§ **TASK GOAL**:
From the records below, output exactly the lines running from the line containing "fx=861.3 fy=861.3 cx=573.0" through the line containing "Name for the thing at (263, 278)?", and no others.

RECORD EXCERPTS Block Start

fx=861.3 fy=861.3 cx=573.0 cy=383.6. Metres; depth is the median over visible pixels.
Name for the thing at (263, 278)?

RECORD EXCERPTS Block End
RECORD EXCERPTS Block Start

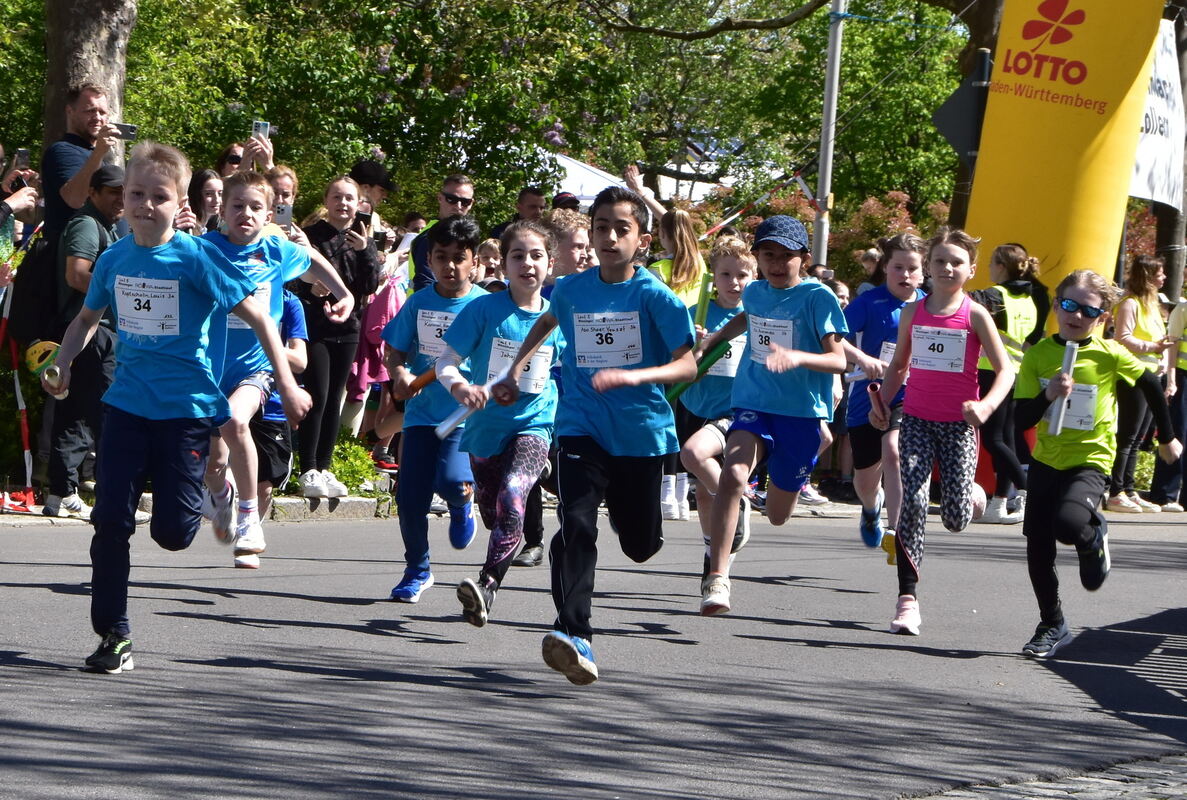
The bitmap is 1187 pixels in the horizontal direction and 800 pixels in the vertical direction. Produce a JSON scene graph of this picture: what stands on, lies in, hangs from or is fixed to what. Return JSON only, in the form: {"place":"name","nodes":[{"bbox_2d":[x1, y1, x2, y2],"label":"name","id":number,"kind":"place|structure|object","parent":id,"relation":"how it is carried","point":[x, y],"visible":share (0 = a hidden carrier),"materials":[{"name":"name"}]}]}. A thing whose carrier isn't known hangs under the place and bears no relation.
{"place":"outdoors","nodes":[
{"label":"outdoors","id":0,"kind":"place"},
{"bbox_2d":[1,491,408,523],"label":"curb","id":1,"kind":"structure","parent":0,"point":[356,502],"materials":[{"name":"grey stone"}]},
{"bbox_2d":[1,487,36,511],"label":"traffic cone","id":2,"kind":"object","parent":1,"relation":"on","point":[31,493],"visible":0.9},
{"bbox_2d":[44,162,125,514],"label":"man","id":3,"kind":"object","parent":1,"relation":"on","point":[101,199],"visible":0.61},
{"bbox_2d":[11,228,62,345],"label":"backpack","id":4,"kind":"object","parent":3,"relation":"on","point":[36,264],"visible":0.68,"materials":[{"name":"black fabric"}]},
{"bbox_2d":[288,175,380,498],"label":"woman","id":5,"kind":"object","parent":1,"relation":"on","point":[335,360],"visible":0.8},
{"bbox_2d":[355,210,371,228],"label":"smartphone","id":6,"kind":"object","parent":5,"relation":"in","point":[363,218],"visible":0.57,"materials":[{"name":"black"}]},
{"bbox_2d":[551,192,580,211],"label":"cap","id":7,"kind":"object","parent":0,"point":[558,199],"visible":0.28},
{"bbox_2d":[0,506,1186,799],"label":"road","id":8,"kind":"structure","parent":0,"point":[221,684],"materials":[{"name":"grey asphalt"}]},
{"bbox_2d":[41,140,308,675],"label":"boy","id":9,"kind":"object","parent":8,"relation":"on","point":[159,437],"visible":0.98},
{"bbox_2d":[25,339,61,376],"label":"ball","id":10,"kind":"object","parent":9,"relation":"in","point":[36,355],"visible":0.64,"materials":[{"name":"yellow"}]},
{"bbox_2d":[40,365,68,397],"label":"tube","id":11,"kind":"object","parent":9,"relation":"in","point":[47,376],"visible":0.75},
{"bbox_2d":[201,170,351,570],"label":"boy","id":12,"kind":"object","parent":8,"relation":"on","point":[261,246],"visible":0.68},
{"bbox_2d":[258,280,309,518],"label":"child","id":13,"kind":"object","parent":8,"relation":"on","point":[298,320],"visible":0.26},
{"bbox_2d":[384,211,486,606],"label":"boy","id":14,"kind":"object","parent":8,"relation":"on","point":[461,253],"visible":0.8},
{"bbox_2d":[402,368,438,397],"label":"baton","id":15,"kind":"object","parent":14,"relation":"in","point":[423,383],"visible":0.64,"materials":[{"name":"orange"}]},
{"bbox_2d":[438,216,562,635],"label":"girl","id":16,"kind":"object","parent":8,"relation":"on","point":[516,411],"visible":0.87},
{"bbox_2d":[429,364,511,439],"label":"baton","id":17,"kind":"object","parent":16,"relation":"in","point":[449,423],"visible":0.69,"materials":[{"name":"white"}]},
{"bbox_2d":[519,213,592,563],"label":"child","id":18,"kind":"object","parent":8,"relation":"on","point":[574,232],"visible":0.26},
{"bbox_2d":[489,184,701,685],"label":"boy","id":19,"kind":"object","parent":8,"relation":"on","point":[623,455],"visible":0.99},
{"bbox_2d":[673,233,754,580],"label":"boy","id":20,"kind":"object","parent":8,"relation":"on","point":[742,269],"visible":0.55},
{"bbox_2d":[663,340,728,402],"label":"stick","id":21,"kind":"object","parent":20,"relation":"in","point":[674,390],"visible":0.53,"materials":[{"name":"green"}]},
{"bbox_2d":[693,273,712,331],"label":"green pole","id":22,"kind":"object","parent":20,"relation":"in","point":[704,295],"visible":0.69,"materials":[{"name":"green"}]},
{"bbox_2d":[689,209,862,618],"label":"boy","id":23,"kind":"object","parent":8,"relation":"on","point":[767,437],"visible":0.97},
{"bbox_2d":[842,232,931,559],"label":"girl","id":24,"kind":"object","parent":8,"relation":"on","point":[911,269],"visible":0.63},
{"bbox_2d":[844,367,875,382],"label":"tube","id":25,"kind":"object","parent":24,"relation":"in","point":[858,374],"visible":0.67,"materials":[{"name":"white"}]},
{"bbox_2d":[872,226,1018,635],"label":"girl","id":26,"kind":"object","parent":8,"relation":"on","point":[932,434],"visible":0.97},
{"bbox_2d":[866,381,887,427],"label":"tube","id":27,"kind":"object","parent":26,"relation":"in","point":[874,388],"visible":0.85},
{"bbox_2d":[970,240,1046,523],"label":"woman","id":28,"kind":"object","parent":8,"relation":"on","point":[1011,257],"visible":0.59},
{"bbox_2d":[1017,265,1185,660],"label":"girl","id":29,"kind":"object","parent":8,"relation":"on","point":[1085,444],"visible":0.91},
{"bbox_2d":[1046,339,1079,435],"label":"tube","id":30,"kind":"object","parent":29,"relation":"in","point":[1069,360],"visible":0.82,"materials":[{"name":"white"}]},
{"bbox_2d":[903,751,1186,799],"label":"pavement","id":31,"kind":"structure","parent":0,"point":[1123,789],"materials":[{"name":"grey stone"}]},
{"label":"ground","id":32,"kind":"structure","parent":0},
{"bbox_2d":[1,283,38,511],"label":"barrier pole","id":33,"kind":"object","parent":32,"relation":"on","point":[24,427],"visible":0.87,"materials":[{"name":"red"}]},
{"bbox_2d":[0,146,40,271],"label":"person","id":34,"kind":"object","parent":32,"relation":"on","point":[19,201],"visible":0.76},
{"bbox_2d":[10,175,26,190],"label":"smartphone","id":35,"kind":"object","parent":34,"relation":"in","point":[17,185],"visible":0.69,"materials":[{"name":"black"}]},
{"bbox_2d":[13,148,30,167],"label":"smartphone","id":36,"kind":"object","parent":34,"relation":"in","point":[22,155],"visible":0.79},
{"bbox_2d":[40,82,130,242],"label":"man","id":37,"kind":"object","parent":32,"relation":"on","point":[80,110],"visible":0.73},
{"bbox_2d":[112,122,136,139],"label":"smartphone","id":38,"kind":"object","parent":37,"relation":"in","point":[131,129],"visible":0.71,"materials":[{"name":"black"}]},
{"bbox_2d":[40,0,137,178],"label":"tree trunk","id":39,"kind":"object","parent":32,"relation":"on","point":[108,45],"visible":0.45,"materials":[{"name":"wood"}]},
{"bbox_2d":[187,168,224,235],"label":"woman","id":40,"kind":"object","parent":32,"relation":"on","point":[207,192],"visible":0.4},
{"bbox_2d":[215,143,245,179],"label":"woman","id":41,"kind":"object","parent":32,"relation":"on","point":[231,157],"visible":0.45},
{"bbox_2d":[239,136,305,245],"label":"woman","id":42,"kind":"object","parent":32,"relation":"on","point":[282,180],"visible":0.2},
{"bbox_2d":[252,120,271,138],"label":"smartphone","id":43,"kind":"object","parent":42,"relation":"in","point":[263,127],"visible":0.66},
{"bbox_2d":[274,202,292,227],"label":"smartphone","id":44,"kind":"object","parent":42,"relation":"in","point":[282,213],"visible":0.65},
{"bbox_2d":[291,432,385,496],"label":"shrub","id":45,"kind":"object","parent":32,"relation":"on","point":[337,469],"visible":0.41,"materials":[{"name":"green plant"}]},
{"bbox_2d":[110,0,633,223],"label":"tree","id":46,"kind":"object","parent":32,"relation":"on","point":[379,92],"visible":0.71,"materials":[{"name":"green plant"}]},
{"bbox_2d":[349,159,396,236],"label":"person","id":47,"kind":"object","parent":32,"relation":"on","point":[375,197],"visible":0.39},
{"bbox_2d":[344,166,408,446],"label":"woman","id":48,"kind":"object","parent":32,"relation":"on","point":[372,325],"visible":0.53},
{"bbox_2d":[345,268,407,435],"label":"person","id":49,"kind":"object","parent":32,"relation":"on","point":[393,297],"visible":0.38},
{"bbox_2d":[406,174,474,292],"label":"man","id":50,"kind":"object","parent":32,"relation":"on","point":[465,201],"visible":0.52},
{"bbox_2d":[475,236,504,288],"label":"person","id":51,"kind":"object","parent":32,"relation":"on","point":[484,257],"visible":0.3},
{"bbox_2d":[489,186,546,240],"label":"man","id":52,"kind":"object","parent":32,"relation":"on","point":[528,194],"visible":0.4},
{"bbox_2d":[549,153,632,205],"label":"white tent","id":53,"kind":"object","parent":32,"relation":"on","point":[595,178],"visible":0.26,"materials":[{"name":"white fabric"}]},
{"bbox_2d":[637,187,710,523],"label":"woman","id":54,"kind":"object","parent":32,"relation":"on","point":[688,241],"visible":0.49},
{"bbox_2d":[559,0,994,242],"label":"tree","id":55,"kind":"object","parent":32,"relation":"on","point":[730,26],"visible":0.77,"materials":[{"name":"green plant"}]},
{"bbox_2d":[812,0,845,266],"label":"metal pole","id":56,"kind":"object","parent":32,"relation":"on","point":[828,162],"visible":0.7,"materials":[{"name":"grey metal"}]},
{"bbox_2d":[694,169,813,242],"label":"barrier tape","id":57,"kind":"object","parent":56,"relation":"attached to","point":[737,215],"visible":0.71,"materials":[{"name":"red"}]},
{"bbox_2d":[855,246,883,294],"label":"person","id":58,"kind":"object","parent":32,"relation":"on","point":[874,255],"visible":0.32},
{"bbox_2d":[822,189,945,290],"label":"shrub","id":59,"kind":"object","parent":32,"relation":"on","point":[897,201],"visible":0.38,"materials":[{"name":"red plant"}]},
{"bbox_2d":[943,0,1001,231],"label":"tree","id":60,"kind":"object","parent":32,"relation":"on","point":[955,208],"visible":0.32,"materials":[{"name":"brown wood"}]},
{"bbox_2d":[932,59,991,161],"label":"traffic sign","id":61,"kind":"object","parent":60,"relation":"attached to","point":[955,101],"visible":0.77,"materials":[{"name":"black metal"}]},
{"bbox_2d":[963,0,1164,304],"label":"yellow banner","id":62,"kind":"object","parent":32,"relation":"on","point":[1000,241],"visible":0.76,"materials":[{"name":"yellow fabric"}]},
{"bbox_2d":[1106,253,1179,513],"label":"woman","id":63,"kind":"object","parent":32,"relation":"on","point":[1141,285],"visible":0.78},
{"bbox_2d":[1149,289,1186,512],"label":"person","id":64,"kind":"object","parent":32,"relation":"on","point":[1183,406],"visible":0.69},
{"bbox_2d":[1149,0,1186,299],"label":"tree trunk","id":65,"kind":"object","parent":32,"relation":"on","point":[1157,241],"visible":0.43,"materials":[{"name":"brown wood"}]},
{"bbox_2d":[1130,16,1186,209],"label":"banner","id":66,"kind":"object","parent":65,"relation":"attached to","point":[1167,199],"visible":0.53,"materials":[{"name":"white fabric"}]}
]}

RECORD EXCERPTS Block End

§ **WRITTEN RESPONSE**:
fx=861.3 fy=861.3 cx=573.0 cy=383.6. Metres; depth is the median over visible pixels.
Name for the thing at (263, 278)?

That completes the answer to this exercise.